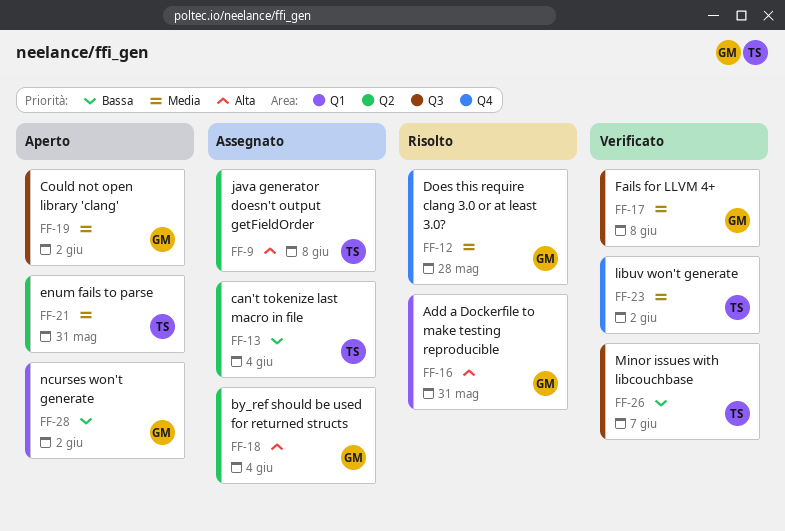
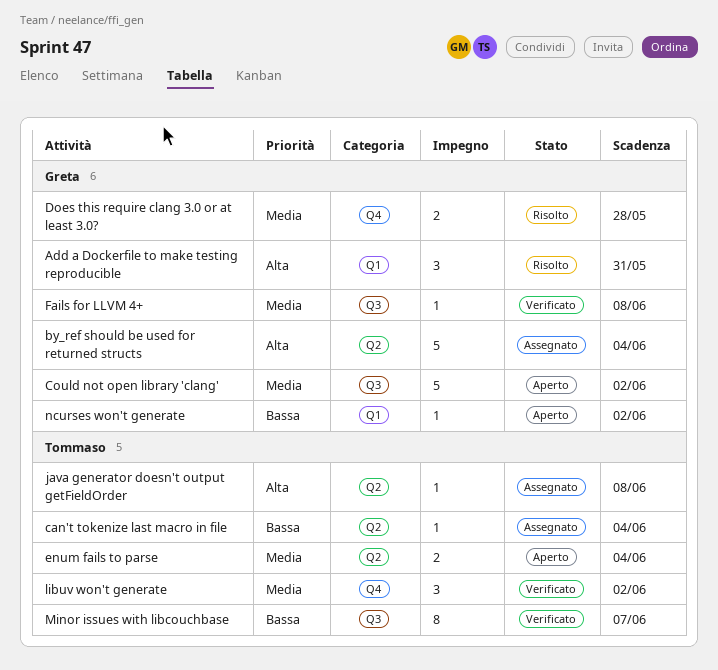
enum fails to parse, due: May 31 -> Jun 4

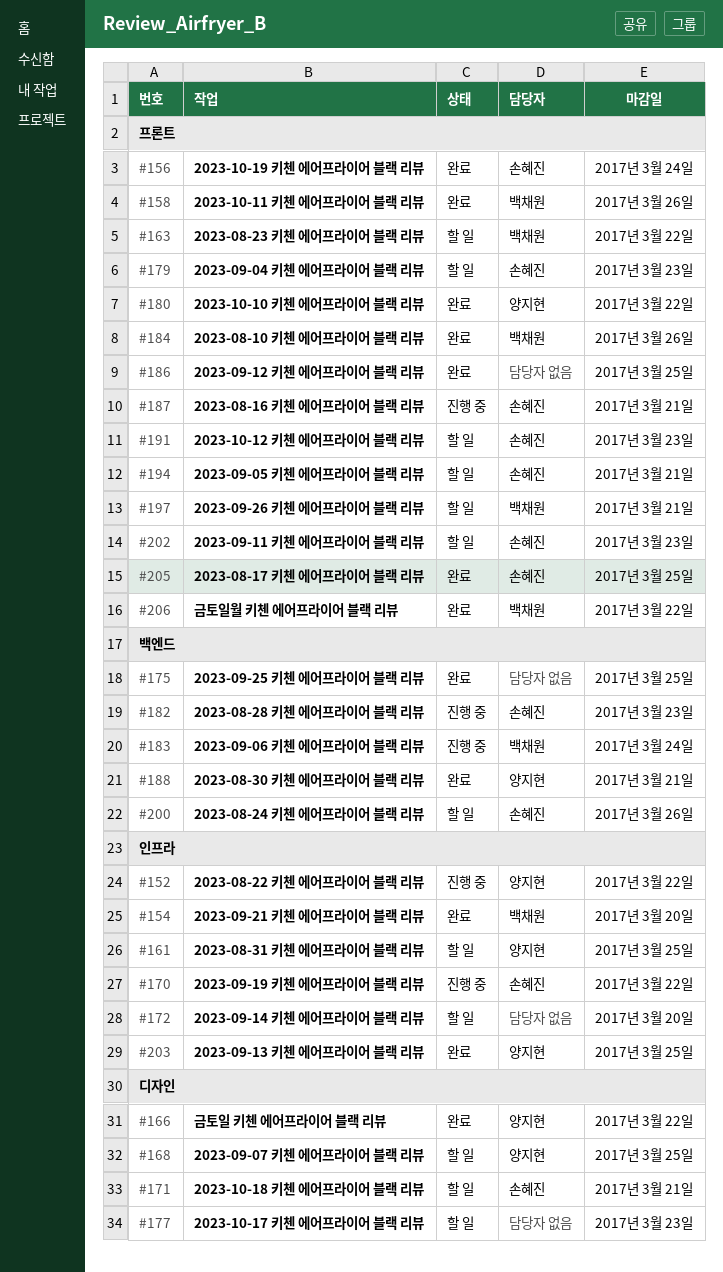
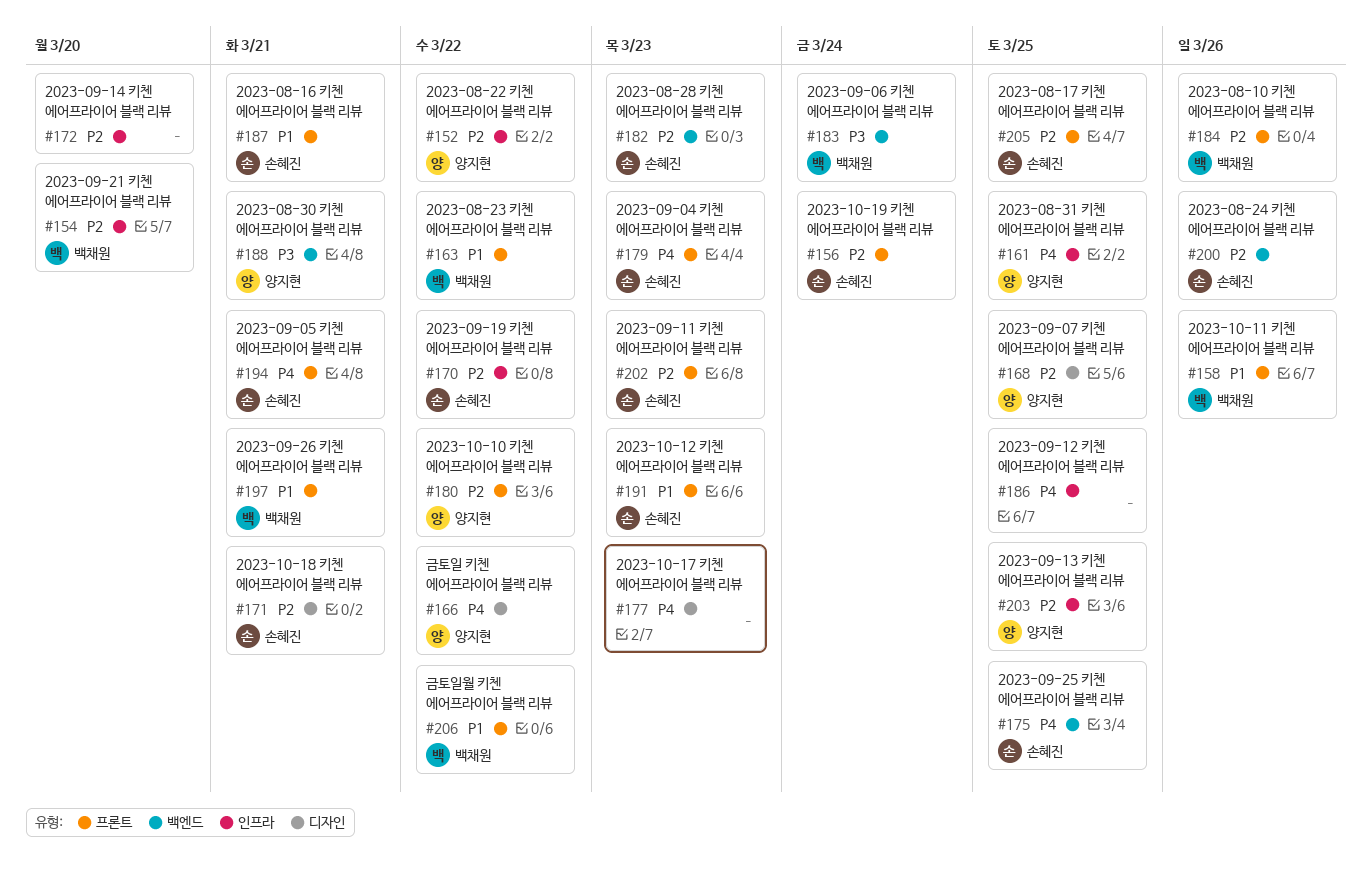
#175, owner: none -> 손혜진
#186, label: 프론트 -> 인프라

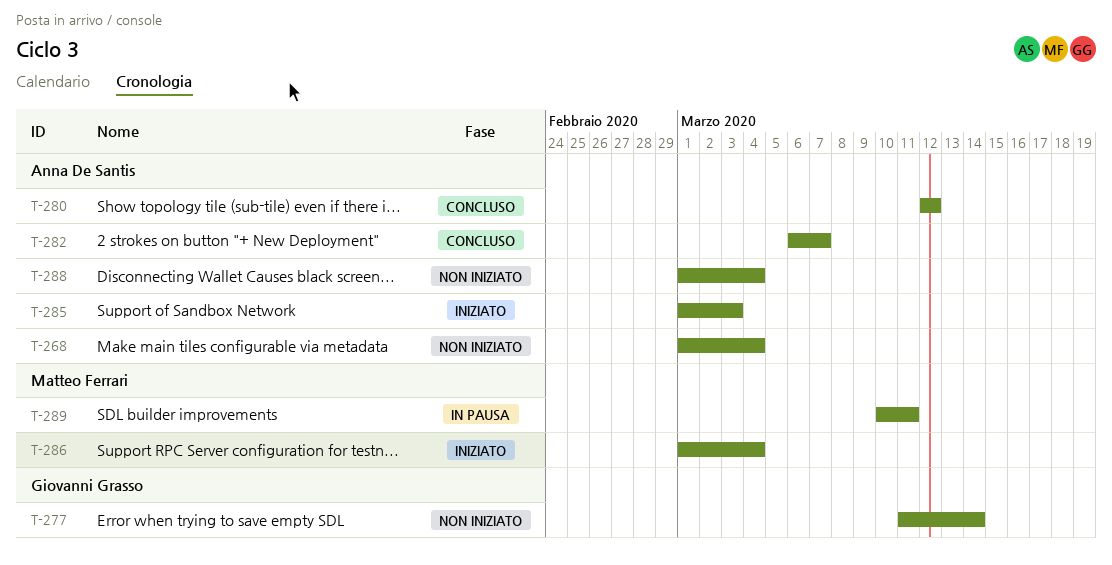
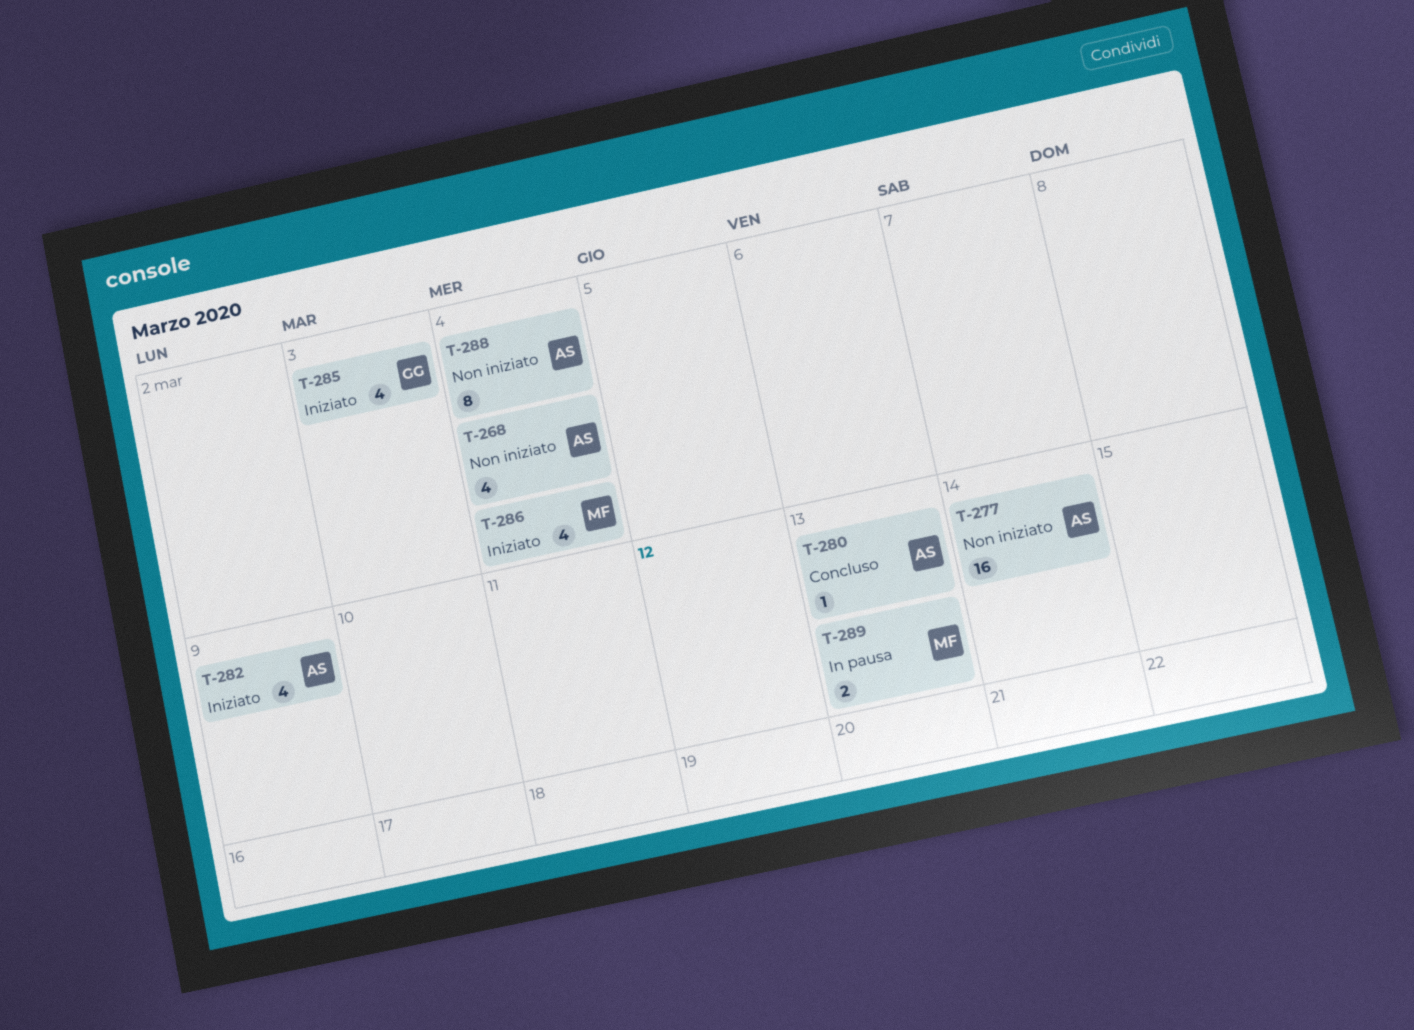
T-277, owner: Giovanni Grasso -> Anna De Santis
T-280, due: Mar 12 -> Mar 13
T-282, status: Concluso -> Iniziato
T-282, due: Mar 7 -> Mar 9
T-285, owner: Anna De Santis -> Giovanni Grasso
T-289, due: Mar 11 -> Mar 13

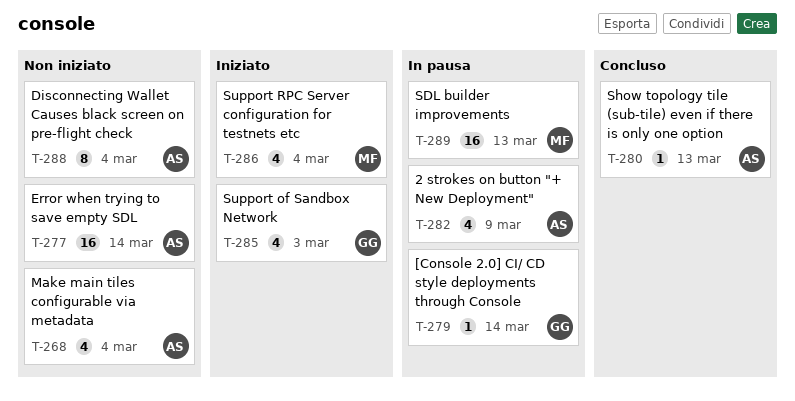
T-279: none -> present
T-282, status: Iniziato -> In pausa
T-289, estimate: 2 -> 16

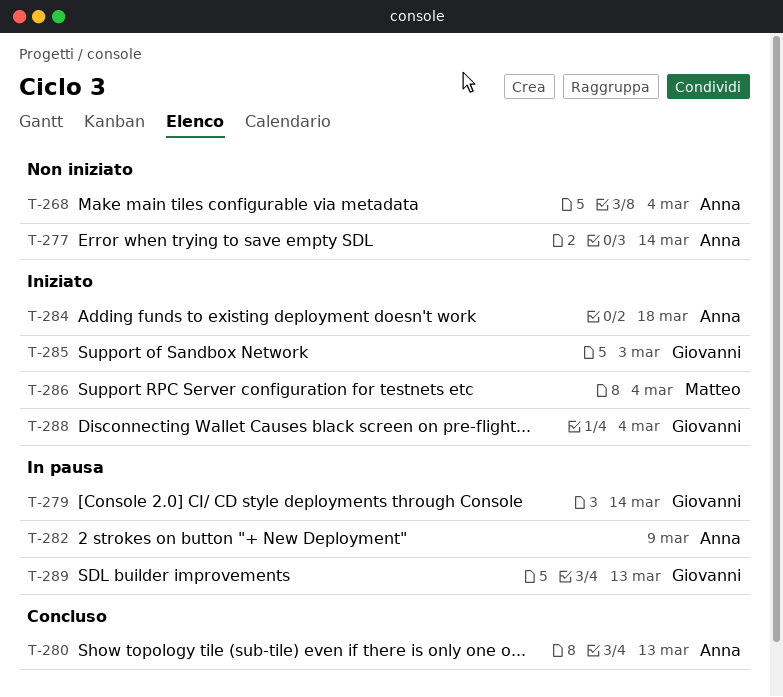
T-284: none -> present
T-288, status: Non iniziato -> Iniziato
T-288, owner: Anna -> Giovanni
T-289, owner: Matteo -> Giovanni

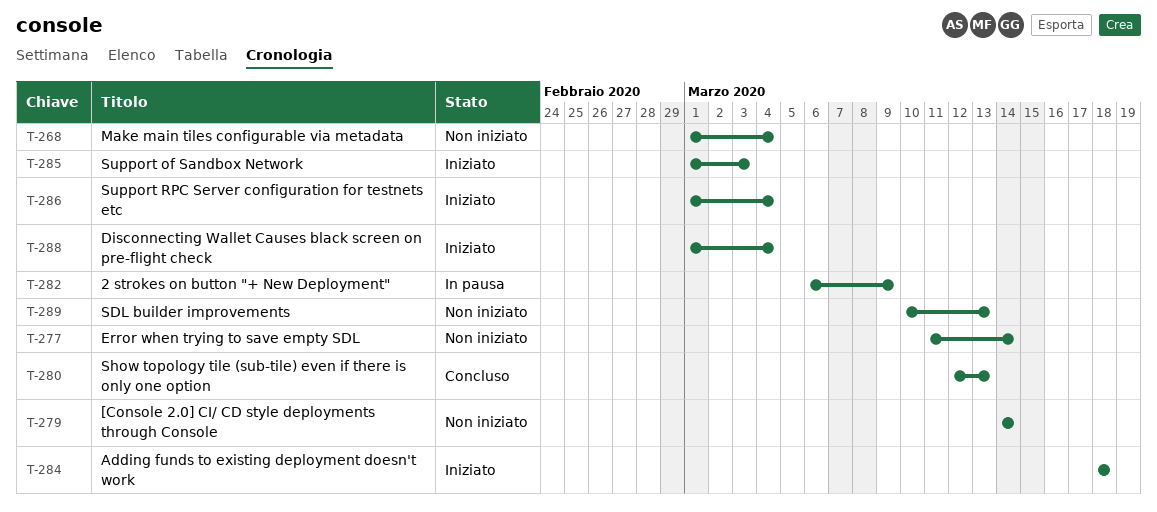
T-279, status: In pausa -> Non iniziato
T-289, status: In pausa -> Non iniziato

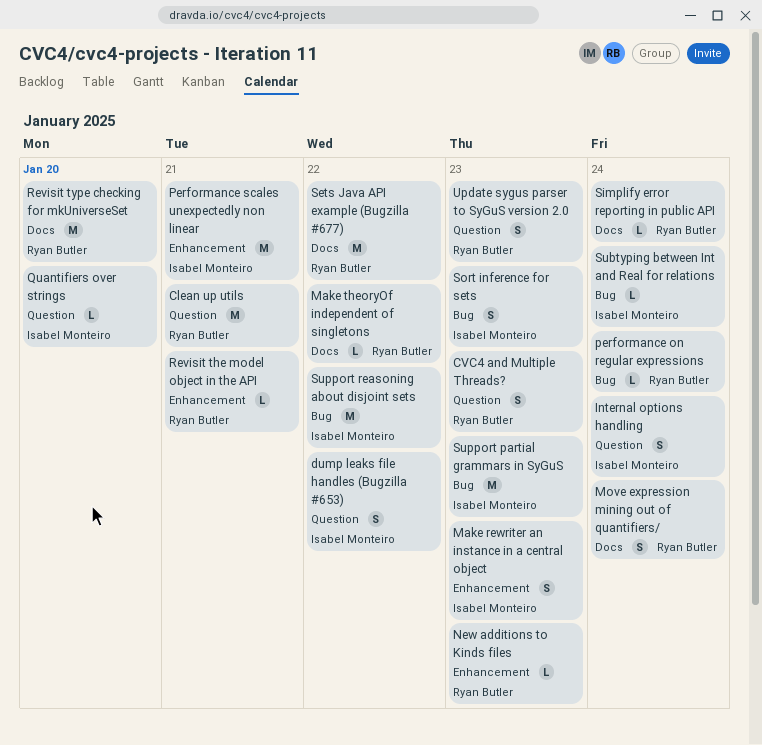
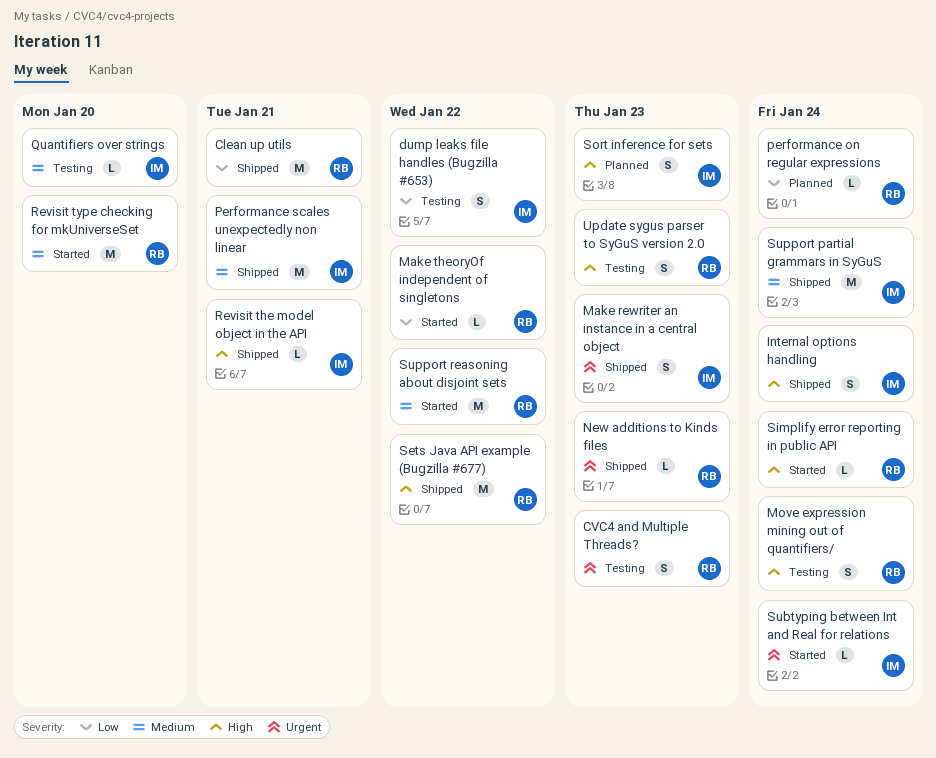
Revisit the model object in the API, owner: Ryan Butler -> Isabel Monteiro
Support partial grammars in SyGuS, due: Jan 23 -> Jan 24
Support reasoning about disjoint sets, owner: Isabel Monteiro -> Ryan Butler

** Directions for this task **
Copy each line above containing the string "none".

** Response to the exercise **
#175, owner: none -> 손혜진
T-279: none -> present
T-284: none -> present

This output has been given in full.